▸ Input data

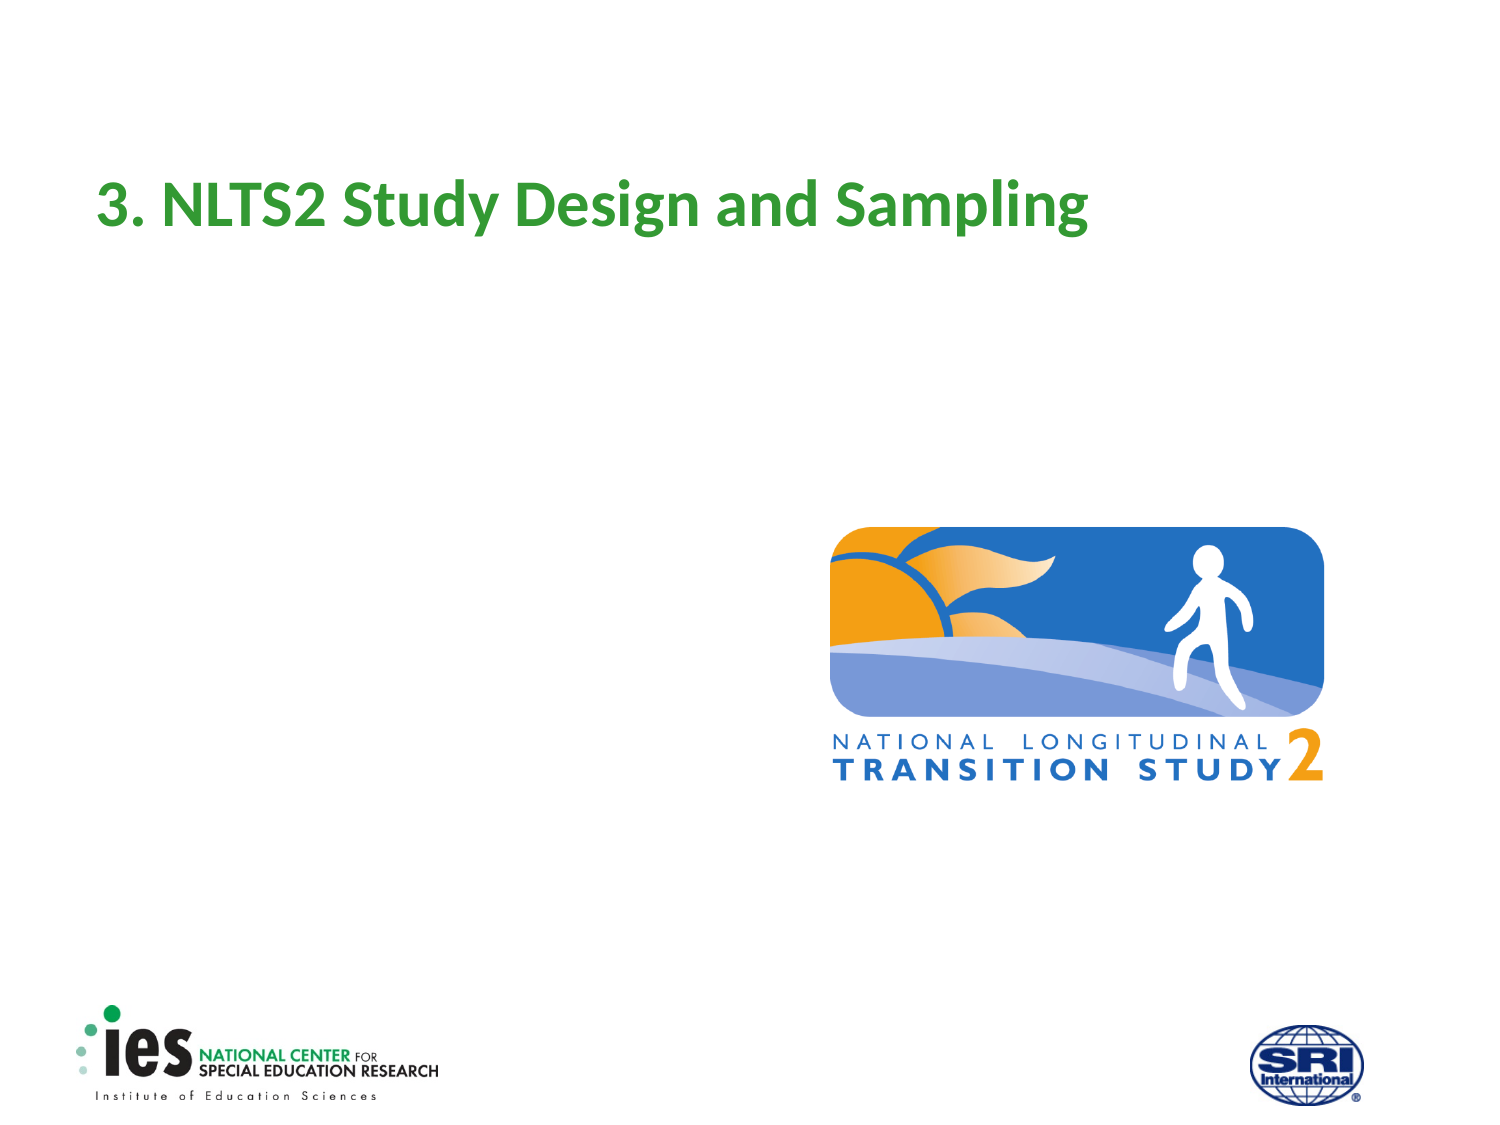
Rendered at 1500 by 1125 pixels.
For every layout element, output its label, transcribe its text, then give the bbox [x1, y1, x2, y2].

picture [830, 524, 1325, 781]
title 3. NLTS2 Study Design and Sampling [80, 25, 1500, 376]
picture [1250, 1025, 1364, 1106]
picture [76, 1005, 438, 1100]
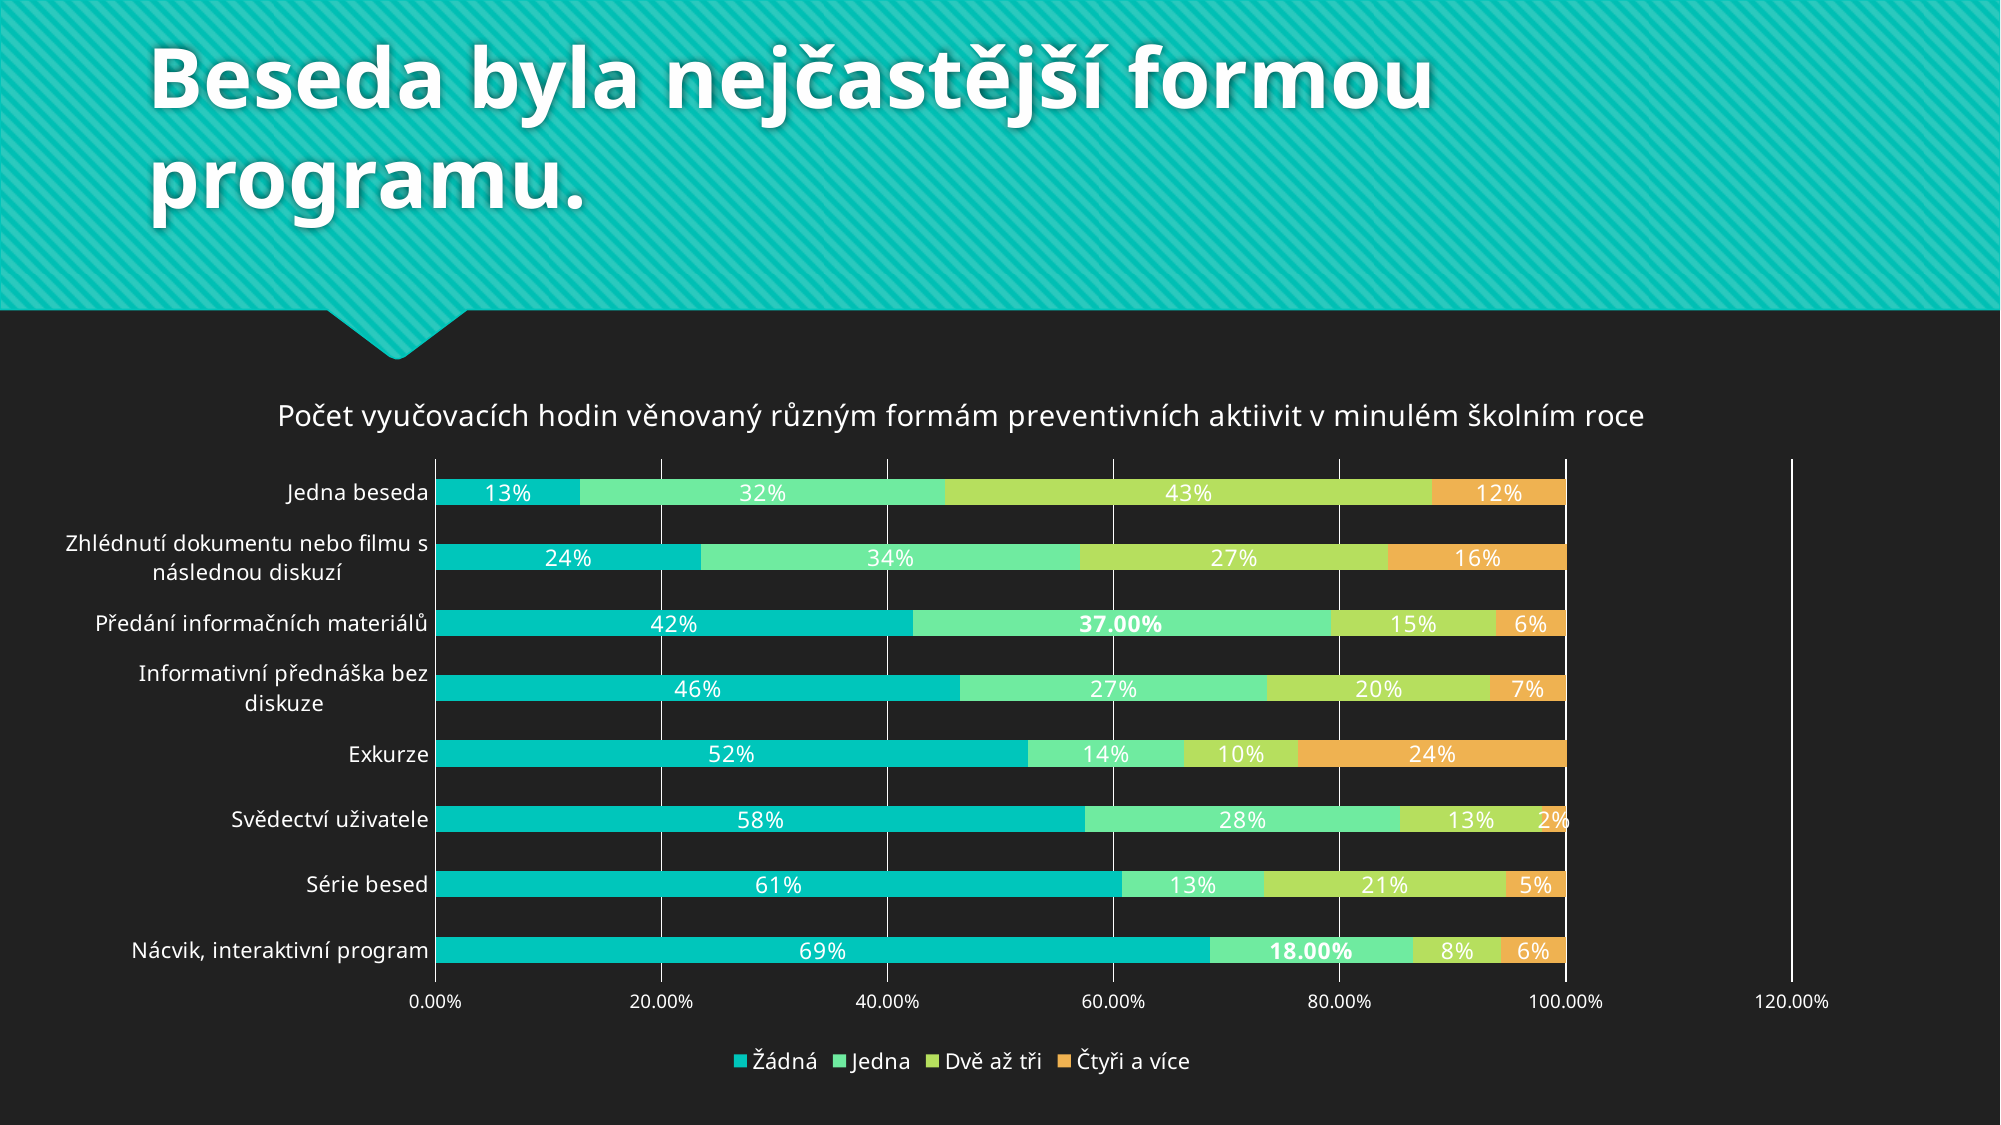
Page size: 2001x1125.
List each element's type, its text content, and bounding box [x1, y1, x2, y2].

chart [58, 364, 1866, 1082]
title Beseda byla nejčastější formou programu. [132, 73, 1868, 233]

---

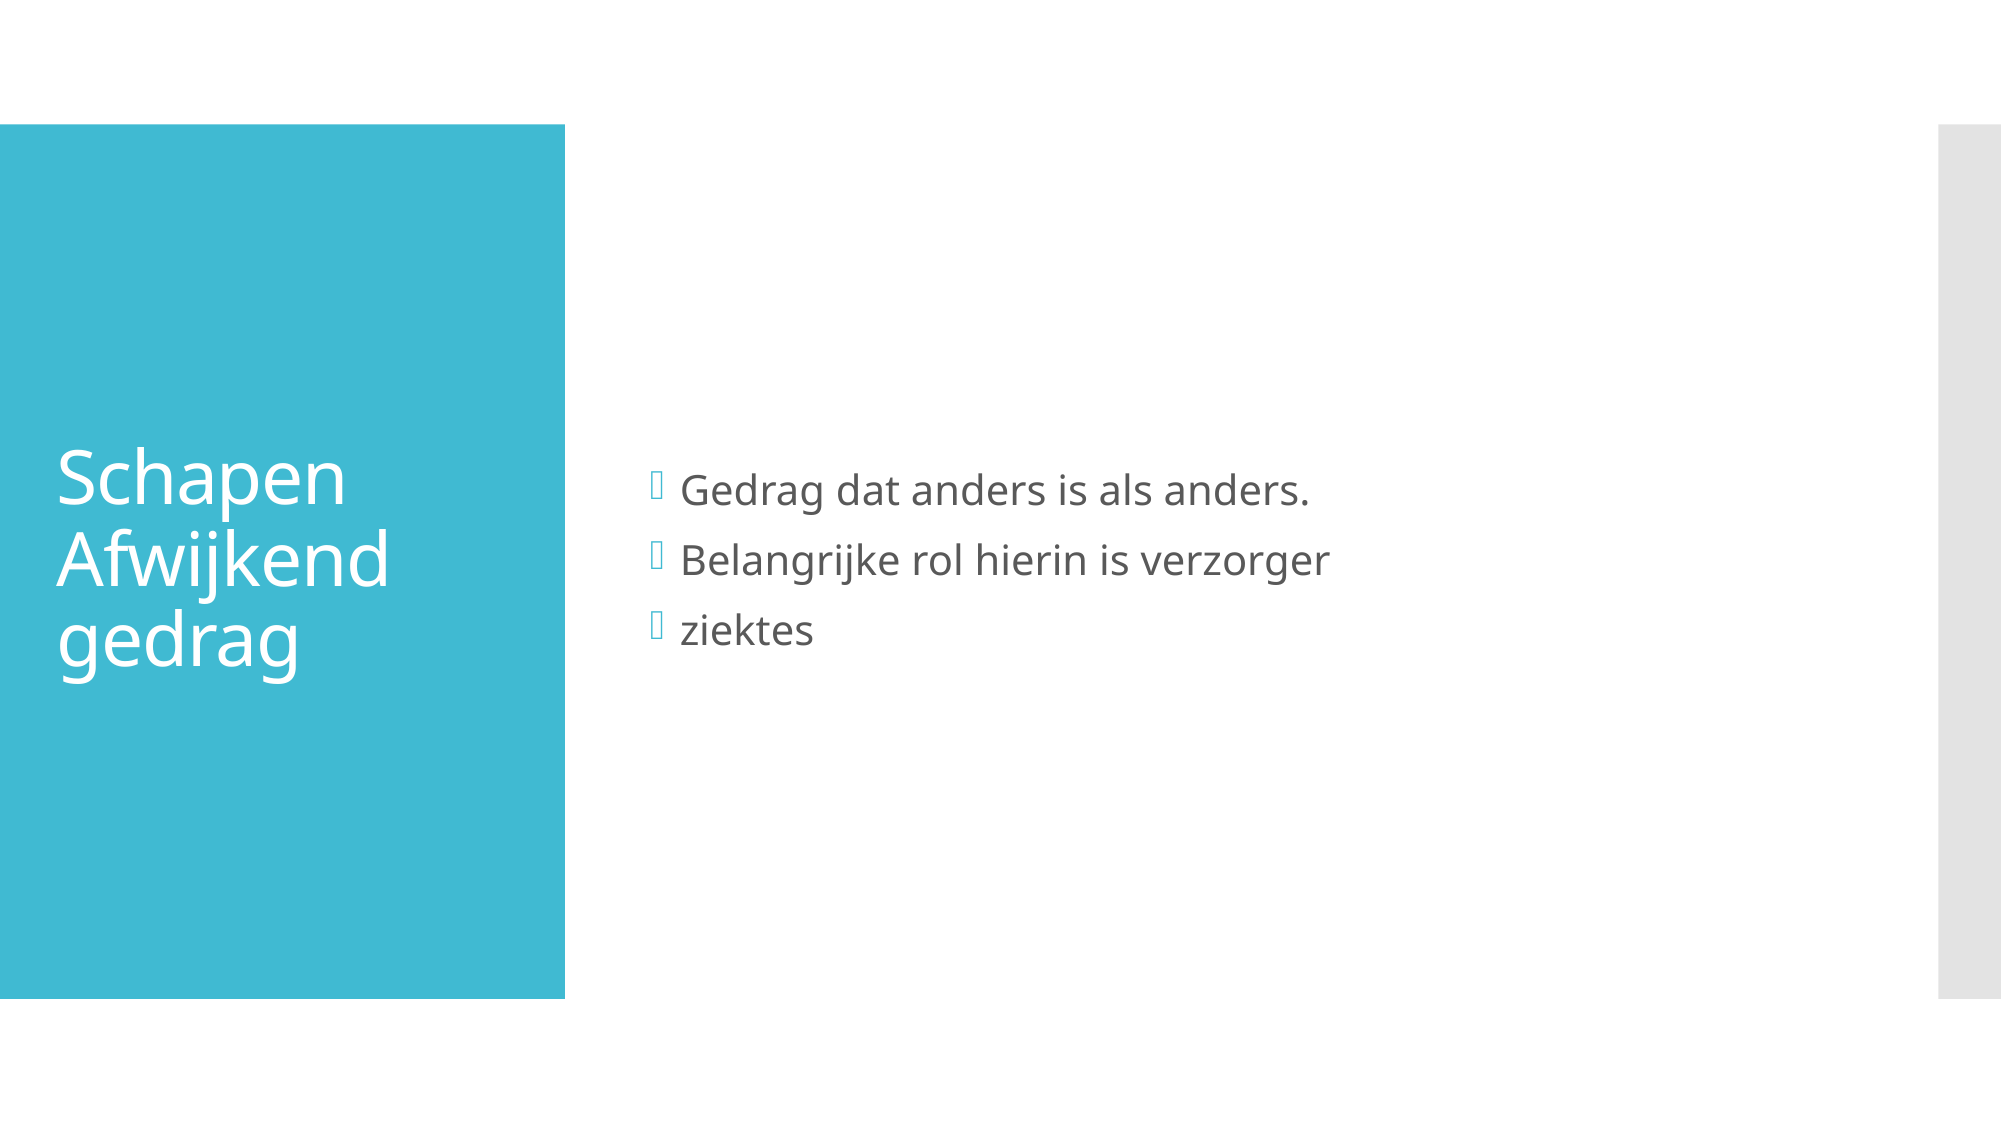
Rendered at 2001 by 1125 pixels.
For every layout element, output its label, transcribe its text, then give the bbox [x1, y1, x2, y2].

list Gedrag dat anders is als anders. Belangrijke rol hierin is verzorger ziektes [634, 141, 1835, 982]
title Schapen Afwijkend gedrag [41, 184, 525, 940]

▸ What is being asked
Scan the material above for the word "Rendered", and copy each line where it appears.

▸ Output for this exercise
Rendered at 1500 by 1125 pixels.
Rendered at 2001 by 1125 pixels.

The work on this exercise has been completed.